=== DATA ===
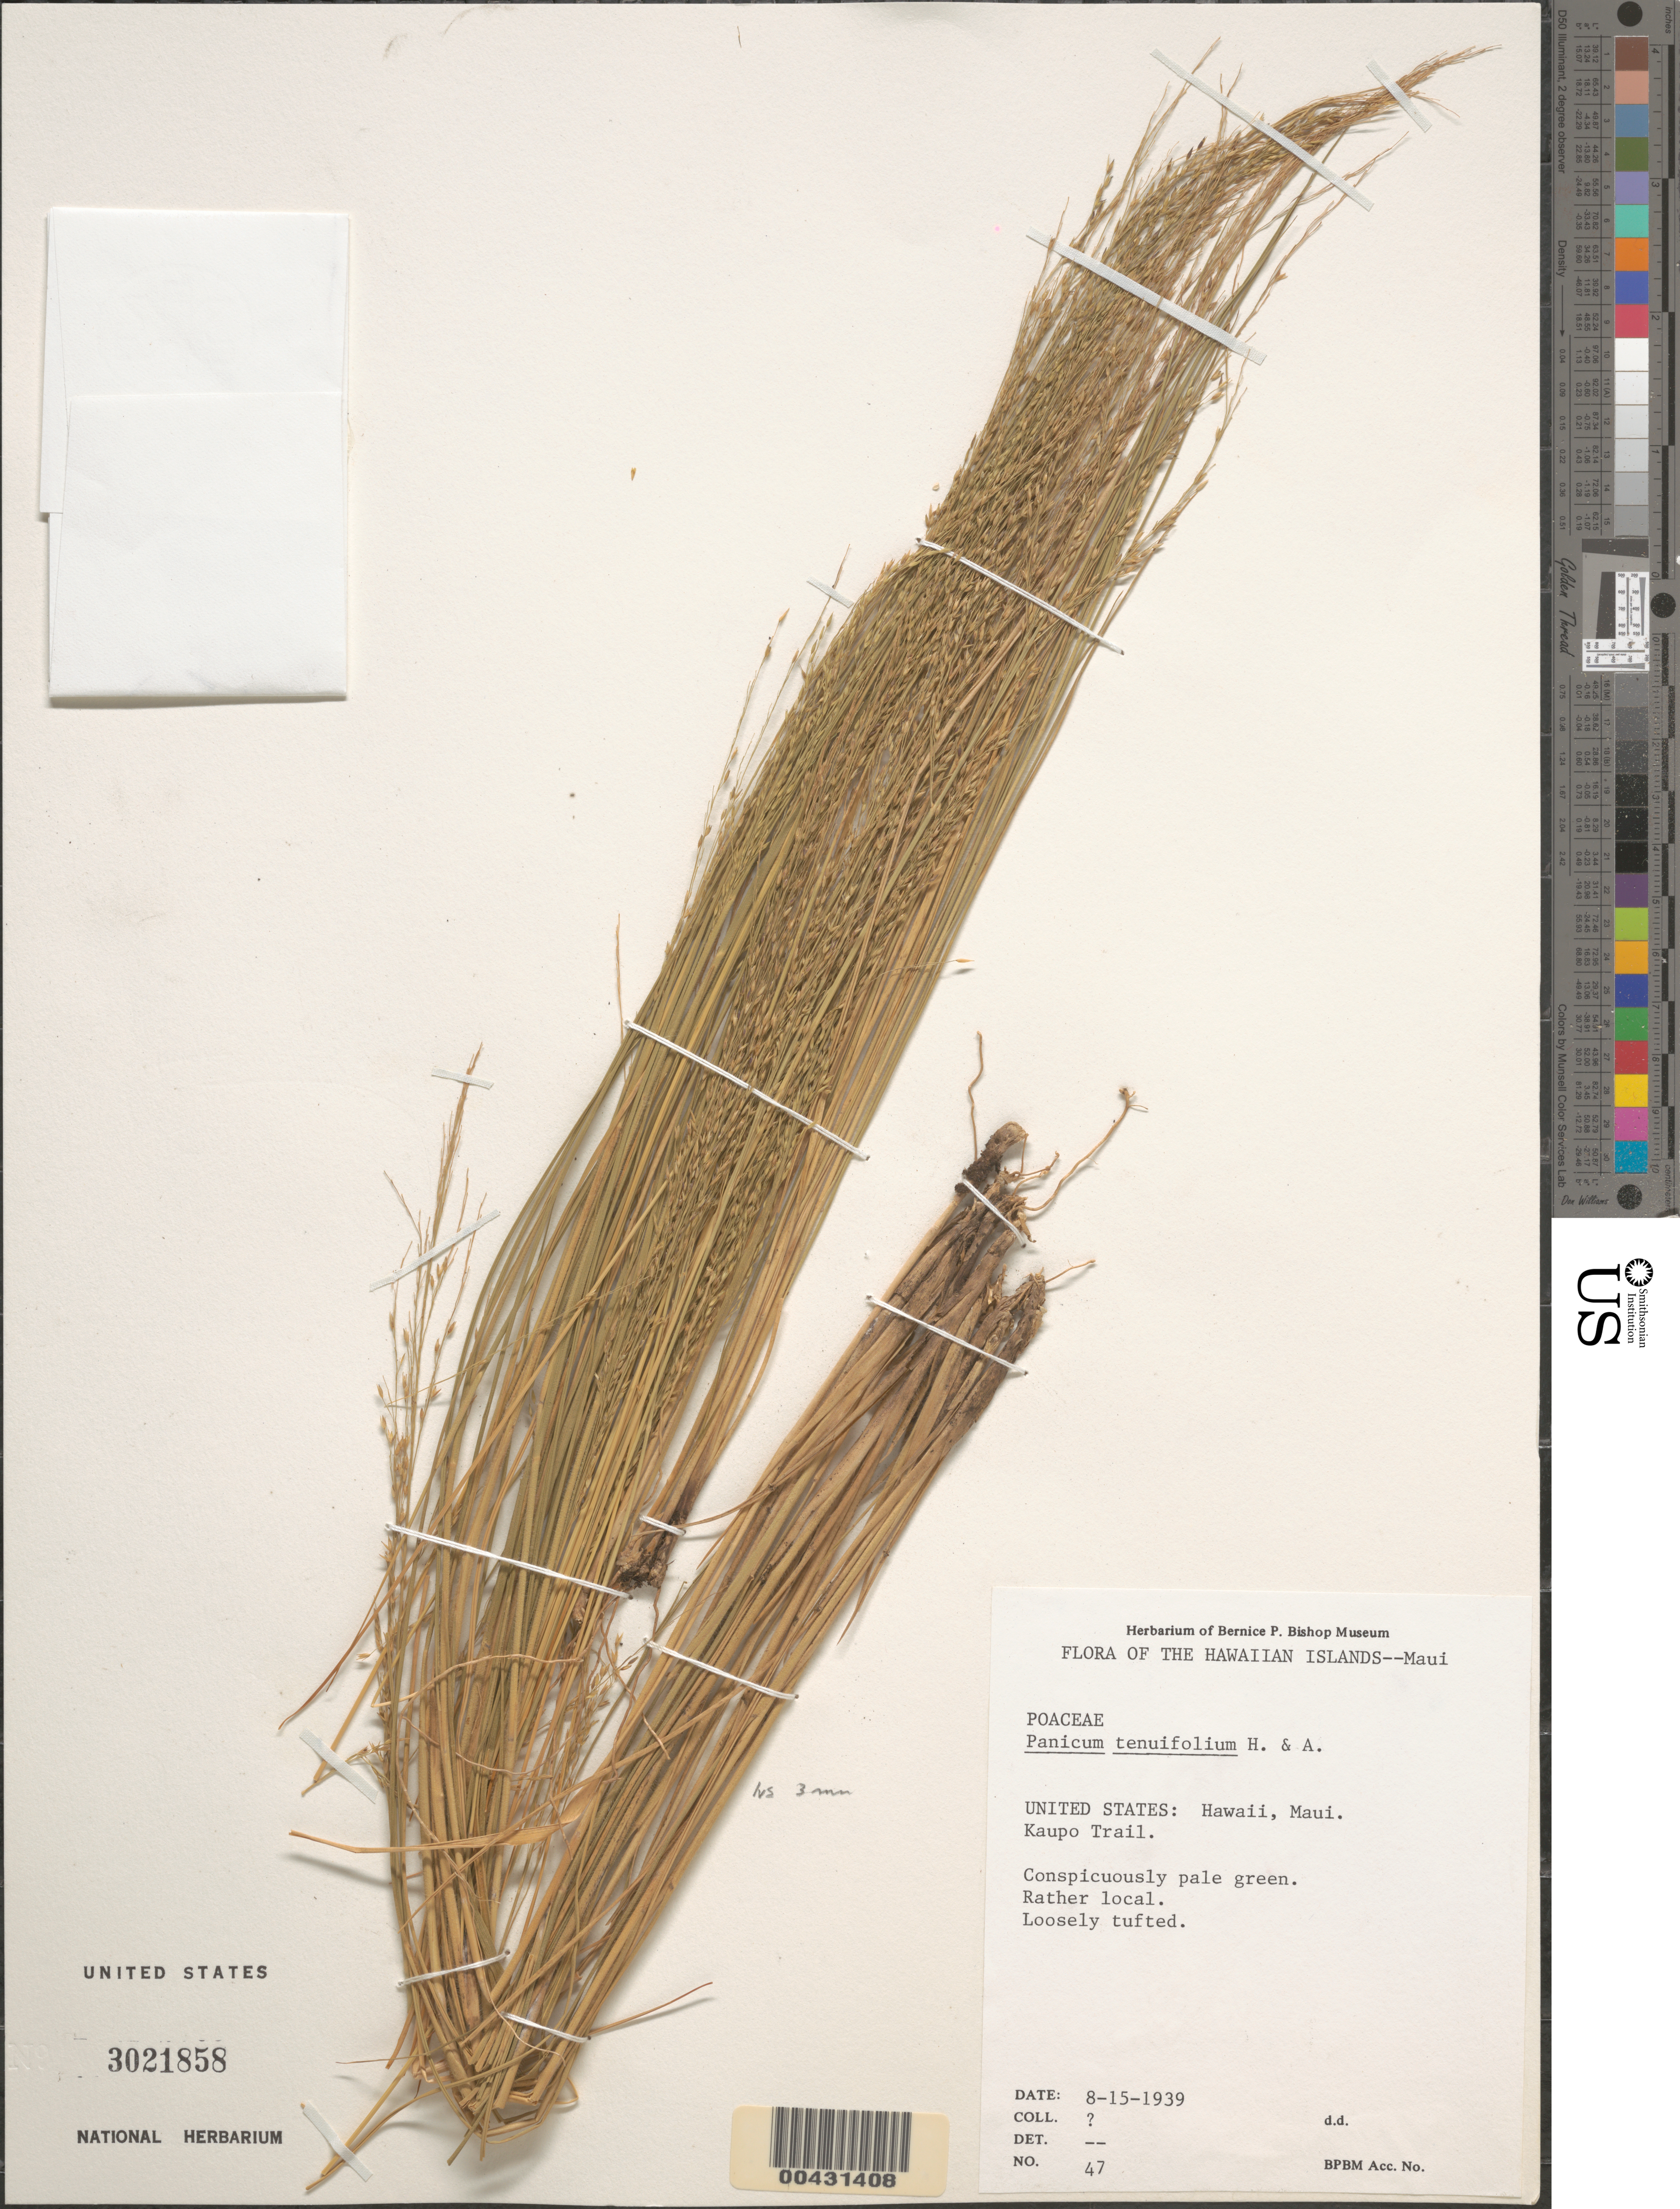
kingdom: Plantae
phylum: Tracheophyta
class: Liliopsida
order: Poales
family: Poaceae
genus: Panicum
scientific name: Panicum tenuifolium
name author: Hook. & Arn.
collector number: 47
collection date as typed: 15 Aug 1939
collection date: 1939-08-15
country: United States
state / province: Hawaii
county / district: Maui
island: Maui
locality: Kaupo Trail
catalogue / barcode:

=== AIM OF THE TASK ===
Repeat every line of the rows above word for word, leaving out the pictures.

=== RESULT OF THE EXERCISE ===
kingdom: Plantae
phylum: Tracheophyta
class: Liliopsida
order: Poales
family: Poaceae
genus: Panicum
scientific name: Panicum tenuifolium
name author: Hook. & Arn.
collector number: 47
collection date as typed: 15 Aug 1939
collection date: 1939-08-15
country: United States
state / province: Hawaii
county / district: Maui
island: Maui
locality: Kaupo Trail
catalogue / barcode:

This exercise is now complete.